El problema con los problemas públicos es que son muy problemáticos y, como buen producto de la humanidad, tercos. Dado que se calculó que la pandemia sería larga, los países adoptaron medidas que les parecieron oportunas no sólo en términos de salvar a la población sino de no ahorcar la economía. Aquí está otra parte del meollo de las políticas públicas: ¿cómo conciliar objetivos que parecen contradictorios? Pero dejemos ese apunte para otro día. En México, el gobierno federal hizo estimaciones del comportamiento de la curva de contagio y se fijó el objetivo de ralentizar esa evolución -el famoso aplanamiento de la curva-. Claro que tiene sentido a la luz de lo que dijimos arriba: si queremos que el menor número de contagiados fallezca, habría que buscar el modo de que ese número se desplace lentamente para poder atenderlos en nuestro sistema de salud descomunalmente desvencijado.

El problema de enfrentar la pandemia de este modo es que se corre el riesgo grande de caer en una trampa de procedimientos, o lo que en psicología se puede relacionar con la fijación de objetivos.

Concentrarnos tanto en mantener la ocupación de camas de hospital por debajo del límite de su capacidad es un medio para lograr el fin de reducir el número de fallecidos. Pero enfocar la atención únicamente en esta meta intermedia puede resultar en descuidar otras partes del problema igual de importantes, como evitar el contagio como lógica simple de que, quien no se contagia, no tiene que ocupar una cama de hospital.

Por eso es tan agridulce la aparente buena noticia de que todavía no llegamos al límite de ocupación hospitalaria. ¡Qué bueno! Porque ello implicaría todavía un número mayor de decesos, pero eso no oculta el hecho de que el número de contagios sigue creciendo. Parece una obviedad, pero cuando se trata de problemas públicos de tamaña complejidad importan todas las aristas del problema.

Aciertan quienes tratan de incluir matices en el análisis de la manera en que México enfrenta la pandemia.
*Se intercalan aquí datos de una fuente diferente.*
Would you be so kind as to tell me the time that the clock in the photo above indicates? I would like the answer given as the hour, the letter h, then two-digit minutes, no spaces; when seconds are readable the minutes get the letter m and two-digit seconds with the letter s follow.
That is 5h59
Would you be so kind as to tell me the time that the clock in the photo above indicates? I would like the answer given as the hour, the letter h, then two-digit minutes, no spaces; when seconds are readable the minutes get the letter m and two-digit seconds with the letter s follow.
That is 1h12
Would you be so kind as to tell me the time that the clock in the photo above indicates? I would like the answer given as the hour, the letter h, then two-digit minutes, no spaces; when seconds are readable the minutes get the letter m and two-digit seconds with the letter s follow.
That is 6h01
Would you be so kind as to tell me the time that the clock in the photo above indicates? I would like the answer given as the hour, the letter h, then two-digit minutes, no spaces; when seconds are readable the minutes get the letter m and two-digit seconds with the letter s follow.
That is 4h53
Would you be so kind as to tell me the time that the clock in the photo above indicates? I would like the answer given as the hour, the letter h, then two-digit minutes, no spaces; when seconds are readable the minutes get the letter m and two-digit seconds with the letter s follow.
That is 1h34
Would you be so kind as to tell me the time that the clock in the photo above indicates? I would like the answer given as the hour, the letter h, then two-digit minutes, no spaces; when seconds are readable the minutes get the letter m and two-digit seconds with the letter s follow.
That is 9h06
El contexto de cada lugar donde se ponen en marcha las políticas públicas es fundamental. Porque son nuestras dependencias y nuestro sistema de salud con sus limitadísimas capacidades quienes plantan cara a la crisis. Y son estos mexicanos viviendo en situaciones de precariedad económica, altos índices de diabetes, obesidad e hipertensión y no otros los que sorteamos la pandemia. De ahí que también sea un ejercicio quizá demasiado simple comparar sin ningún otro matiz el número de fallecimientos en México y otros países con otros perfiles donde la prevalencia de factores de riesgo es mayor o menor.
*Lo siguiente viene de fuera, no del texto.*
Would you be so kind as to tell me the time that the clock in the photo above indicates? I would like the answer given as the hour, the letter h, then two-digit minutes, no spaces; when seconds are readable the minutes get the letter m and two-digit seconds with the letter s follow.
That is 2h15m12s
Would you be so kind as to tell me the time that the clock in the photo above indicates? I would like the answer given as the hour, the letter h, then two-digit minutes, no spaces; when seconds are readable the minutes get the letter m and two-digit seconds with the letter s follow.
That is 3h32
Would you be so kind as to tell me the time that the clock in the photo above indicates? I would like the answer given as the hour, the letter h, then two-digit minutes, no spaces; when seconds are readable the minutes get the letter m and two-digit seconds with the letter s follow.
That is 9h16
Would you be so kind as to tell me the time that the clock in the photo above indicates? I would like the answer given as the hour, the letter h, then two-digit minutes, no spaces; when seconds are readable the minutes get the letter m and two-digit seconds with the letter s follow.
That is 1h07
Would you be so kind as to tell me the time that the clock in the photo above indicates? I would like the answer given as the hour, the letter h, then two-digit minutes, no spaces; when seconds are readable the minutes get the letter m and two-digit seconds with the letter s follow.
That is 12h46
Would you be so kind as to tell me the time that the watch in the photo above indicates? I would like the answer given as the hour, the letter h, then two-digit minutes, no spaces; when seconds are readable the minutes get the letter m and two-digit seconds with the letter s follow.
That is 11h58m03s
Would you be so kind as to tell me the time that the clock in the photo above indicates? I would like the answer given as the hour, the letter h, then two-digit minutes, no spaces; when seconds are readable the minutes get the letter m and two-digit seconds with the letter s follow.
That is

El estudio de políticas públicas no ofrece recetas claras y sencillas para enfrentar problemas públicos como la pandemia de este tiempo. Pero asoma advertencias para que quienes fueron contratados para tomar tales decisiones por su conocimiento y experiencia no caigan en la trampa de enfocarse únicamente en evitar la saturación hospitalaria -una meta importantísima pero intermedia- sino en el objetivo fundamental: reducir hasta el mínimo posible el número de fallecimientos.

Una última ventaja de pensar en el ciclo de políticas es justamente el ciclo. Nunca es grato evaluar el resultado de nuestras acciones y descubrir que no surtieron el efecto deseado. Pero ese golpe de realidad debería tener la fuerza suficiente para empujar a los diseñadores de política a comenzar de nuevo y repensar la mejor estrategia para plantarle cara al cincuenta y cinco mil veces maldito coronavirus.